**Given information:**
#####
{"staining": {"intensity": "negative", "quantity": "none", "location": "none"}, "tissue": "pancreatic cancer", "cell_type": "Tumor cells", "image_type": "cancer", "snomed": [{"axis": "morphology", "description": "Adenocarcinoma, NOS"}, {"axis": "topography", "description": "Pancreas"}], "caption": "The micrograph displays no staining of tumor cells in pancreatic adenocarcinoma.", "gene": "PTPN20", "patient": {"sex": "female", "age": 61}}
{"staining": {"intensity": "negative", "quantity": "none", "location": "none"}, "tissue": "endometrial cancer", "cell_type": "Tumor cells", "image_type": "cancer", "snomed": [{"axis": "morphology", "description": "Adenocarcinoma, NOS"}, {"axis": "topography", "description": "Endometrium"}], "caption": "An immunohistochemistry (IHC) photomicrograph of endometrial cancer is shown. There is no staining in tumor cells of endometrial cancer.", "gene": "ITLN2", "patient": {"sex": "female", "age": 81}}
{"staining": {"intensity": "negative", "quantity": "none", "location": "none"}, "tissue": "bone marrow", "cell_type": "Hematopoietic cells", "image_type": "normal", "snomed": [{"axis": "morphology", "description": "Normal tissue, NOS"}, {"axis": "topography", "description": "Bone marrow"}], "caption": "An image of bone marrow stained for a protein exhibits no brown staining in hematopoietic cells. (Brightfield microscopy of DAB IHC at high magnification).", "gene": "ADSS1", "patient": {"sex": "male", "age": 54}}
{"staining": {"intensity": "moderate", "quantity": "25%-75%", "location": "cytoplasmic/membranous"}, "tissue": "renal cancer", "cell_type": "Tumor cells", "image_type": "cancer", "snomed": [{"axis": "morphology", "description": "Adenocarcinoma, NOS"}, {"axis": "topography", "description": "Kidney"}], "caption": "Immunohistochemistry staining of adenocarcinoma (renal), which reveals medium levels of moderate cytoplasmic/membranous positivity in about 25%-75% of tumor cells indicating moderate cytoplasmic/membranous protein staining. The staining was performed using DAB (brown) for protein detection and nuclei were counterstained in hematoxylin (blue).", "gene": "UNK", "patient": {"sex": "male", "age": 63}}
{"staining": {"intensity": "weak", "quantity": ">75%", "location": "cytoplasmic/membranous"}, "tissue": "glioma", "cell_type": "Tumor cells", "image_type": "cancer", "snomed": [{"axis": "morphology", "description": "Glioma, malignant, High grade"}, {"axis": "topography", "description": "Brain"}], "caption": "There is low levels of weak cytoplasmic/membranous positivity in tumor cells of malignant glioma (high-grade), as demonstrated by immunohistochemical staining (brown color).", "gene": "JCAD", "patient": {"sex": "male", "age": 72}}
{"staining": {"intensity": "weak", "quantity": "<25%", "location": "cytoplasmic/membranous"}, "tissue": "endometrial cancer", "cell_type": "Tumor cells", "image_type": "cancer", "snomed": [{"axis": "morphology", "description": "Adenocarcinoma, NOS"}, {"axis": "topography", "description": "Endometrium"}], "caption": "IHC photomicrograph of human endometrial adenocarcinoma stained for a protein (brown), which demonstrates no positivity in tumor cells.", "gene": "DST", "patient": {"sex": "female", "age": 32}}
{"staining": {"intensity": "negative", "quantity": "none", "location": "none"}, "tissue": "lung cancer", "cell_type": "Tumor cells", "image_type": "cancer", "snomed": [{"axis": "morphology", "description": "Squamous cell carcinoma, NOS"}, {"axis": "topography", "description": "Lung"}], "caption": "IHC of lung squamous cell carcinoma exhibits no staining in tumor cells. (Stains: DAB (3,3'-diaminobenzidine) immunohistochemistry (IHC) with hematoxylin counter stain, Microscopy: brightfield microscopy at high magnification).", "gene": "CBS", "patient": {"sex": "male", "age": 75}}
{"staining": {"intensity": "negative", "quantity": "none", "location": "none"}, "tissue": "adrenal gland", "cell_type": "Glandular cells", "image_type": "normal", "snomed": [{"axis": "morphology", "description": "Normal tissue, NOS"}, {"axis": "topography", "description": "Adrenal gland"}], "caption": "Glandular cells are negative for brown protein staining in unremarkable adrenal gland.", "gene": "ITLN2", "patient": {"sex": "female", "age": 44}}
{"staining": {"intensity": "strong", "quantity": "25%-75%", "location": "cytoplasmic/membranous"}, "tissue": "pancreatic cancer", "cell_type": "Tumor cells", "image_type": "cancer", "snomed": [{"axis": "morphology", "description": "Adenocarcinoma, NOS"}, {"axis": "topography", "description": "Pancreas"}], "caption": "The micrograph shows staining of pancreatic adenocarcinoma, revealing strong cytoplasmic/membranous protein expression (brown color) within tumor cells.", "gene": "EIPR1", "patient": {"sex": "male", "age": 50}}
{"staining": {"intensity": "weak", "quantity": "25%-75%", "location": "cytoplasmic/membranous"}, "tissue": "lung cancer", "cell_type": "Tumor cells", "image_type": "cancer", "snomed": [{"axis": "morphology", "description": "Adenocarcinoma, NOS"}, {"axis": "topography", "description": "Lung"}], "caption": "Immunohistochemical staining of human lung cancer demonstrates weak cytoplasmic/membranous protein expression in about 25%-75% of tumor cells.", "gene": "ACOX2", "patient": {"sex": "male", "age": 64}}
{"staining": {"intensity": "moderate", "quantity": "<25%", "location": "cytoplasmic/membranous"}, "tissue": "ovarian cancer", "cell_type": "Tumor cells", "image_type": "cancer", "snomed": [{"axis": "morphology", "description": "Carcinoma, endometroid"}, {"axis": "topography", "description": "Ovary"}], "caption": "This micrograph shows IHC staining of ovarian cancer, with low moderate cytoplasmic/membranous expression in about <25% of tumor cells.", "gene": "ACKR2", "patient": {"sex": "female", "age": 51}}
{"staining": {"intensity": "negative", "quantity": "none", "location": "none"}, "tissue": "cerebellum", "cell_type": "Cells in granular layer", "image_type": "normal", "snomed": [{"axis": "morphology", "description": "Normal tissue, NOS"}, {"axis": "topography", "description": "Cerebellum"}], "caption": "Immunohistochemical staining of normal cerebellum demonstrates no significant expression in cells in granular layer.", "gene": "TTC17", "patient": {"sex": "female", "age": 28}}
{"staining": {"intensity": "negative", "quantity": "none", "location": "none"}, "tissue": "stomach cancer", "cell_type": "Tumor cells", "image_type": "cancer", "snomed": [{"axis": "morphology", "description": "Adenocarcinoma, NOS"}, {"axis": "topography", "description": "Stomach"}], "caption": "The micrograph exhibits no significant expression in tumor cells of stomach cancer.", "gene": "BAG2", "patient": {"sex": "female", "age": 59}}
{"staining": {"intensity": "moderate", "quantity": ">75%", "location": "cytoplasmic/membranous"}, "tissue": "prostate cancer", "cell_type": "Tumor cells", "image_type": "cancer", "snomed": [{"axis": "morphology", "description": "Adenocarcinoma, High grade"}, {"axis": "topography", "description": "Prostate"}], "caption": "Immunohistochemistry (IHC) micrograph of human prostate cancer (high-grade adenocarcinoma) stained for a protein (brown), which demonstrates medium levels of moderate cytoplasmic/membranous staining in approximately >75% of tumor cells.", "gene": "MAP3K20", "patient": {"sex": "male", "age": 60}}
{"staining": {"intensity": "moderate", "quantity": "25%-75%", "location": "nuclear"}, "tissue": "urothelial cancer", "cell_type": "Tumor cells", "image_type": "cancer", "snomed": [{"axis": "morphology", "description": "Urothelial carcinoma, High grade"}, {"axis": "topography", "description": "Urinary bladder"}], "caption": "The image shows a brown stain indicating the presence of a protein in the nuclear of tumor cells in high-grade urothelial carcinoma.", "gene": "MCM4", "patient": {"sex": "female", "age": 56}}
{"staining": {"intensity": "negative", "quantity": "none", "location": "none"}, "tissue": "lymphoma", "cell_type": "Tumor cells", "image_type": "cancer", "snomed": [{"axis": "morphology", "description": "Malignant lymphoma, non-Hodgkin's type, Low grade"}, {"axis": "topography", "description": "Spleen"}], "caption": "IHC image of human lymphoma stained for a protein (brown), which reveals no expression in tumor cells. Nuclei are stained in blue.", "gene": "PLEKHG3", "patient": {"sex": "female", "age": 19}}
#####
**Task description:** Given the data above, transcribe exactly the lines from the one containing "staining of human" down to the one containing "micrograph shows IHC", and no others.

**Response area:**
{"staining": {"intensity": "weak", "quantity": "25%-75%", "location": "cytoplasmic/membranous"}, "tissue": "lung cancer", "cell_type": "Tumor cells", "image_type": "cancer", "snomed": [{"axis": "morphology", "description": "Adenocarcinoma, NOS"}, {"axis": "topography", "description": "Lung"}], "caption": "Immunohistochemical staining of human lung cancer demonstrates weak cytoplasmic/membranous protein expression in about 25%-75% of tumor cells.", "gene": "ACOX2", "patient": {"sex": "male", "age": 64}}
{"staining": {"intensity": "moderate", "quantity": "<25%", "location": "cytoplasmic/membranous"}, "tissue": "ovarian cancer", "cell_type": "Tumor cells", "image_type": "cancer", "snomed": [{"axis": "morphology", "description": "Carcinoma, endometroid"}, {"axis": "topography", "description": "Ovary"}], "caption": "This micrograph shows IHC staining of ovarian cancer, with low moderate cytoplasmic/membranous expression in about <25% of tumor cells.", "gene": "ACKR2", "patient": {"sex": "female", "age": 51}}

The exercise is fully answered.